■ Directive A
Set down, word for word, the part of the essay on Claremont from "What will the" to "for the Bugmen.".

The Bugmen, to stay with BAP, are the “pretentious bureaucrats” who harbor “titanic hatred of the well-turned out and beautiful.” They believe in “social justice” and “first-world regimented hygiene” (BAP doesn’t like clean, well-lit streets “made safe for women” because they kill “the mood of the city”). And they are right now operating a “global slave project” for the benefit of the “gynocracy.” To the finely tuned ears of Claremont, that sounds like a description of the Democratic Party.

BAP seems to agree. He tells his followers that a tactical alliance with conventional right-wingers “would get you 99% of what you want.” He urges political leaders who are persuaded by his plan to bring back the Bronze Age to “use Trump as a model of success.” But he is savvy enough to advise those of his followers who go into politics to disavow his work publicly, and even suggests they should attack it. Oddly, the men of Claremont have ignored this sage piece of Straussian advice.

Claremont has a deep bench when it comes to fascist enthusiasts, however, and it may have found a more presentable representative foil than BAP in Curtis Yarvin, a blogger sometimes described as a political theorist. Yarvin is very much on board with the anti-Bugmen agenda, but he spares us most of the male anxiety and faux-Nietzsche rhetoric. Mostly he delivers the message in the self-congratulatory patois of the tech bro: America needs a “reboot.” Napoleon and Lenin are to be admired because each was “a start-up guy.”

Yarvin’s term for those who rule the modern world is “the Cathedral” (though he has been known to slip into talk about “dark elves” and “hobbits,” too). His proposed solution, like BAP’s, is the iron fist. He thinks America needs a king, a dictator with total military power, and he offers tips on how a president might become such a kingly king. The plan: Ignore court rulings and laws you don’t like, and maybe have “taped behind your balls, a non-fungible token (NFT) which controls the nuclear deterrent. Now that’s power.”

Swaggering talk about a super-empowered dictator appears to have tremendous appeal to the men of Claremont. In their pseudoclassics way, naturally, they frame it as the rise of an American Caesar. How glorious! Sometimes, the reveries are tucked inside high-sounding language about “statesmanship.” The “man of action” is Claremont’s favorite character in Aristotle, mainly because, as in the case of Christopher Rufo, the former Claremont fellow behind the anti–critical race theory hysteria, the men of Claremont explicitly aspire to become such figures themselves.

What will the manly dictator do once in power, apart from smashing the Cathedral to bits? Yarvin has little to say on that point. Who cares about the morning after? Like BAP, he practices what Nietzsche called “grand politics.” It’s all about magnificent gestures and look-at-me explosions. Details are for the Bugmen.

■ Directive B
Output the lines of the entries below as a numbered list, from the start of the entries to the line with "genus: Spinus", including that line. Leave out blank lines and give nothing else.

■ Provided data
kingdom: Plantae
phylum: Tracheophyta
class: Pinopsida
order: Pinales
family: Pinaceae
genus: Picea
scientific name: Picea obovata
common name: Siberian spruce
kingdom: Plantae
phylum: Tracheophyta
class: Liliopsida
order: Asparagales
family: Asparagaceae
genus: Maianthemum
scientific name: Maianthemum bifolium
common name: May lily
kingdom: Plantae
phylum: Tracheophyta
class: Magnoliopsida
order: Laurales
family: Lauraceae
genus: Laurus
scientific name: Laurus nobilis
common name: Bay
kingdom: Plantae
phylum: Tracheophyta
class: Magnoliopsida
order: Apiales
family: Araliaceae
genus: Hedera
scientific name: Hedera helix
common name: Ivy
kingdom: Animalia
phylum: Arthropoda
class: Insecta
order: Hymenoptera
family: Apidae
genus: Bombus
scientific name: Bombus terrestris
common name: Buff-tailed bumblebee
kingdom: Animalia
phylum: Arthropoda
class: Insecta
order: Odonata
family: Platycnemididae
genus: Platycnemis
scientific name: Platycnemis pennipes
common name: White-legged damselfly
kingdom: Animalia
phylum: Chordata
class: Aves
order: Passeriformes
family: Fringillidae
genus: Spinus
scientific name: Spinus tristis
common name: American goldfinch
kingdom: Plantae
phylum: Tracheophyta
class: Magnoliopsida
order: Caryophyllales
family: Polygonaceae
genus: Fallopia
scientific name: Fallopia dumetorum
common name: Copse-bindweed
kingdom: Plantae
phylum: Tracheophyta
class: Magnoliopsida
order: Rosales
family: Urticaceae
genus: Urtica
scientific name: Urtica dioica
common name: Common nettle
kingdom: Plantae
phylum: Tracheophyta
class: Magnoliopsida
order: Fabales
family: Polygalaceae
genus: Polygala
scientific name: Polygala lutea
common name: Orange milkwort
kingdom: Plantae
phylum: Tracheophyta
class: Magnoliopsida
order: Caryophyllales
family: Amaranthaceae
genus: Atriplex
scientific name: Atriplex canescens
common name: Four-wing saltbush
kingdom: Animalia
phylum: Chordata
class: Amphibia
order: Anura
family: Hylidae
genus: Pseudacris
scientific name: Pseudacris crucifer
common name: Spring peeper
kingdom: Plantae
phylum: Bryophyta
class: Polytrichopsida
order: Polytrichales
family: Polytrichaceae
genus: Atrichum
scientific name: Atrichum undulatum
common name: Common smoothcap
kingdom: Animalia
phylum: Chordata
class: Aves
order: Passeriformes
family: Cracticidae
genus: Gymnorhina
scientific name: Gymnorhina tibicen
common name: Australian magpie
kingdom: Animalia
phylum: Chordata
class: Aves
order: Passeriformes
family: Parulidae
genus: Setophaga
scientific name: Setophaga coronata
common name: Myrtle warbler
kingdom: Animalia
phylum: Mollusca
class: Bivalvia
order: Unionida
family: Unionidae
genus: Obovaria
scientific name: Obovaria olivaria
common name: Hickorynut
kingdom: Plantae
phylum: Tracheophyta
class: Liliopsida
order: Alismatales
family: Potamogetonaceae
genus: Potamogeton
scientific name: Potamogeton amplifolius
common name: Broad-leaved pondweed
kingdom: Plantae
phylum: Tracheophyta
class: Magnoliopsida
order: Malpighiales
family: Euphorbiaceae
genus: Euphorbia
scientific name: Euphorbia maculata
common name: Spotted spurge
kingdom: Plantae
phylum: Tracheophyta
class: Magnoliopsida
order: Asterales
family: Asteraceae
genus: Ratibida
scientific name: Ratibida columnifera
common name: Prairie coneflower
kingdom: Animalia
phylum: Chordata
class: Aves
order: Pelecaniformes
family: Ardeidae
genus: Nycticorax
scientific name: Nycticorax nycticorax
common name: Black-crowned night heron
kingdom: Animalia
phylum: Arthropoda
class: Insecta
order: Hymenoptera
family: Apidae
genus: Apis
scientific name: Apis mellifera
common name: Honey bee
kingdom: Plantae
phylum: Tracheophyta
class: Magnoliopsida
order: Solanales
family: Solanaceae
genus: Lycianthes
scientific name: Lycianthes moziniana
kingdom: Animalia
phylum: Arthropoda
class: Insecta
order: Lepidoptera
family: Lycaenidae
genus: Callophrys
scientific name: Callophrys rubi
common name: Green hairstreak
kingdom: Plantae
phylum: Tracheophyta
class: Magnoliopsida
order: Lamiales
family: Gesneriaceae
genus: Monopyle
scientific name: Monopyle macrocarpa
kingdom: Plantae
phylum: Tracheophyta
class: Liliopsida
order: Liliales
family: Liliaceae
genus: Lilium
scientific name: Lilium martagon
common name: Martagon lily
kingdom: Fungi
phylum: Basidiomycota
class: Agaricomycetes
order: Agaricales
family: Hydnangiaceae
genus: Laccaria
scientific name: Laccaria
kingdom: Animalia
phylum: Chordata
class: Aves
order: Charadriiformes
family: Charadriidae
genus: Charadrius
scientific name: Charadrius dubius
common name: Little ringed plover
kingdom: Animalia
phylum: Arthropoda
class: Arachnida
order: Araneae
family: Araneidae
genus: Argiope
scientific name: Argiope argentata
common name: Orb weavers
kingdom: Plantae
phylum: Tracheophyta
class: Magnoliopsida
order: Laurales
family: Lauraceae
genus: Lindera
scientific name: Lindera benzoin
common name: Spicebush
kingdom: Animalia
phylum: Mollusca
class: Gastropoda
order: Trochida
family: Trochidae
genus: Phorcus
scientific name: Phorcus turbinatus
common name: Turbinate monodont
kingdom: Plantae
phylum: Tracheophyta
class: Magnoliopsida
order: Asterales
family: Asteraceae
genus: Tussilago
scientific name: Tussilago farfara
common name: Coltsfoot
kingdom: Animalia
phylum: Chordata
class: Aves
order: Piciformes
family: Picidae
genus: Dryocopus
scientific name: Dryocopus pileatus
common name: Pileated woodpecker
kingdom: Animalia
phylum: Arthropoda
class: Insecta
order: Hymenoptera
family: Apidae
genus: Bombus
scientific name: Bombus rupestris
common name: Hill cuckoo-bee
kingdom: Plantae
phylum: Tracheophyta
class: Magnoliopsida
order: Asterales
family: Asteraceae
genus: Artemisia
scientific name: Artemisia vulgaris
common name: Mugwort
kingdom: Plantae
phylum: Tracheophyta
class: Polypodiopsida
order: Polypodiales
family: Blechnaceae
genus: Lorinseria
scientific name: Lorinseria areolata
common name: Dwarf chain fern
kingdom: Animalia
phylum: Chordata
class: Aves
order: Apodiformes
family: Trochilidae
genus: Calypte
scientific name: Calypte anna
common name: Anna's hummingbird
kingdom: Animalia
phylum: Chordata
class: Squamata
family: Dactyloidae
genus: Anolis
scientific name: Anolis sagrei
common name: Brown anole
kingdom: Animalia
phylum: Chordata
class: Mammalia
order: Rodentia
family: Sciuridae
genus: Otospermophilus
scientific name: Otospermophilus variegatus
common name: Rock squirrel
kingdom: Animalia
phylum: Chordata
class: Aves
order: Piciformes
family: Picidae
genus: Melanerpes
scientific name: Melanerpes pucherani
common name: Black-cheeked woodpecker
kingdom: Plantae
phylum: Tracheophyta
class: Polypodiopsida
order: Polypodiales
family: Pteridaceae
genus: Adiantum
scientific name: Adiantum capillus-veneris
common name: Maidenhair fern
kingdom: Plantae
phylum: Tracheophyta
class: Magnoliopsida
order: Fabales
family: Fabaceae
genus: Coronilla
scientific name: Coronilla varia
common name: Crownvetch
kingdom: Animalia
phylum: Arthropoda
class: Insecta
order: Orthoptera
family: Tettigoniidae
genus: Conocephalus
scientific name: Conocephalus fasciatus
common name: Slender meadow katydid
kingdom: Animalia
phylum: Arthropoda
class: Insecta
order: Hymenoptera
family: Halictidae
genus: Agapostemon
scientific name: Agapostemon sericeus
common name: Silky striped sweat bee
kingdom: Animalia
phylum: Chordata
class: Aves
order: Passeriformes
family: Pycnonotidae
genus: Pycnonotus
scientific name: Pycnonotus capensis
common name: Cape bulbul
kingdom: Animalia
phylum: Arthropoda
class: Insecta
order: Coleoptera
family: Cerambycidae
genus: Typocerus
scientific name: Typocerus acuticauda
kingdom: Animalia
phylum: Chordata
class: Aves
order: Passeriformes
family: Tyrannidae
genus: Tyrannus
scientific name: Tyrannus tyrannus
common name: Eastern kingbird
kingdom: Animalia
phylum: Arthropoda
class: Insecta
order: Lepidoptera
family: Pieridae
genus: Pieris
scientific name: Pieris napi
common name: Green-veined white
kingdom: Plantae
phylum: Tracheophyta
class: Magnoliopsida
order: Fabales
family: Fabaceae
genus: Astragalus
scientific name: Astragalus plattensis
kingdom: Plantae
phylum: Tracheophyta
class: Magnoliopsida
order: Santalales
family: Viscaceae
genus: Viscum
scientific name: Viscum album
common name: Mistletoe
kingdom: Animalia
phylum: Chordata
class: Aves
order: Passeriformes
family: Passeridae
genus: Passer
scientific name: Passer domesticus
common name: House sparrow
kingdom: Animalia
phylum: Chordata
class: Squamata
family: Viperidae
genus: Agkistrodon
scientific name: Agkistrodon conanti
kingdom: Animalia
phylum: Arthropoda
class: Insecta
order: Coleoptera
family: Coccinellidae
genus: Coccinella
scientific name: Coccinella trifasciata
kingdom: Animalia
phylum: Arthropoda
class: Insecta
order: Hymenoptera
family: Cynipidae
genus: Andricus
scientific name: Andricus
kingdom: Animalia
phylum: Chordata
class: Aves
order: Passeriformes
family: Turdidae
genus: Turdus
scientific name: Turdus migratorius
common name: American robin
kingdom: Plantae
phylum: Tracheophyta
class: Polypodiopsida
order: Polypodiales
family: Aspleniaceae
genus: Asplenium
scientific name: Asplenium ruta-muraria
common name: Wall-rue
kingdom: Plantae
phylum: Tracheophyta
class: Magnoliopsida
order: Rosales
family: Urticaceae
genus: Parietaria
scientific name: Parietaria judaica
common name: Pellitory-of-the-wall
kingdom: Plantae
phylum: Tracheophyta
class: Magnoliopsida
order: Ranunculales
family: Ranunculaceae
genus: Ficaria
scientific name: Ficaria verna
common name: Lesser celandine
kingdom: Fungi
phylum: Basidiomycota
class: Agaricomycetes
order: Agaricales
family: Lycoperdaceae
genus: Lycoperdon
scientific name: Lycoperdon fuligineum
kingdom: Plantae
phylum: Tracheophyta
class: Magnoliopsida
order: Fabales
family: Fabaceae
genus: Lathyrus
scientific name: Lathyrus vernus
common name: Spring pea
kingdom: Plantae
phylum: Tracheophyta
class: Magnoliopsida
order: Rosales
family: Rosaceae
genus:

■ Final answer A
What will the manly dictator do once in power, apart from smashing the Cathedral to bits? Yarvin has little to say on that point. Who cares about the morning after? Like BAP, he practices what Nietzsche called “grand politics.” It’s all about magnificent gestures and look-at-me explosions. Details are for the Bugmen.

■ Final answer B
1. kingdom: Plantae
2. phylum: Tracheophyta
3. class: Pinopsida
4. order: Pinales
5. family: Pinaceae
6. genus: Picea
7. scientific name: Picea obovata
8. common name: Siberian spruce
9. kingdom: Plantae
10. phylum: Tracheophyta
11. class: Liliopsida
12. order: Asparagales
13. family: Asparagaceae
14. genus: Maianthemum
15. scientific name: Maianthemum bifolium
16. common name: May lily
17. kingdom: Plantae
18. phylum: Tracheophyta
19. class: Magnoliopsida
20. order: Laurales
21. family: Lauraceae
22. genus: Laurus
23. scientific name: Laurus nobilis
24. common name: Bay
25. kingdom: Plantae
26. phylum: Tracheophyta
27. class: Magnoliopsida
28. order: Apiales
29. family: Araliaceae
30. genus: Hedera
31. scientific name: Hedera helix
32. common name: Ivy
33. kingdom: Animalia
34. phylum: Arthropoda
35. class: Insecta
36. order: Hymenoptera
37. family: Apidae
38. genus: Bombus
39. scientific name: Bombus terrestris
40. common name: Buff-tailed bumblebee
41. kingdom: Animalia
42. phylum: Arthropoda
43. class: Insecta
44. order: Odonata
45. family: Platycnemididae
46. genus: Platycnemis
47. scientific name: Platycnemis pennipes
48. common name: White-legged damselfly
49. kingdom: Animalia
50. phylum: Chordata
51. class: Aves
52. order: Passeriformes
53. family: Fringillidae
54. genus: Spinus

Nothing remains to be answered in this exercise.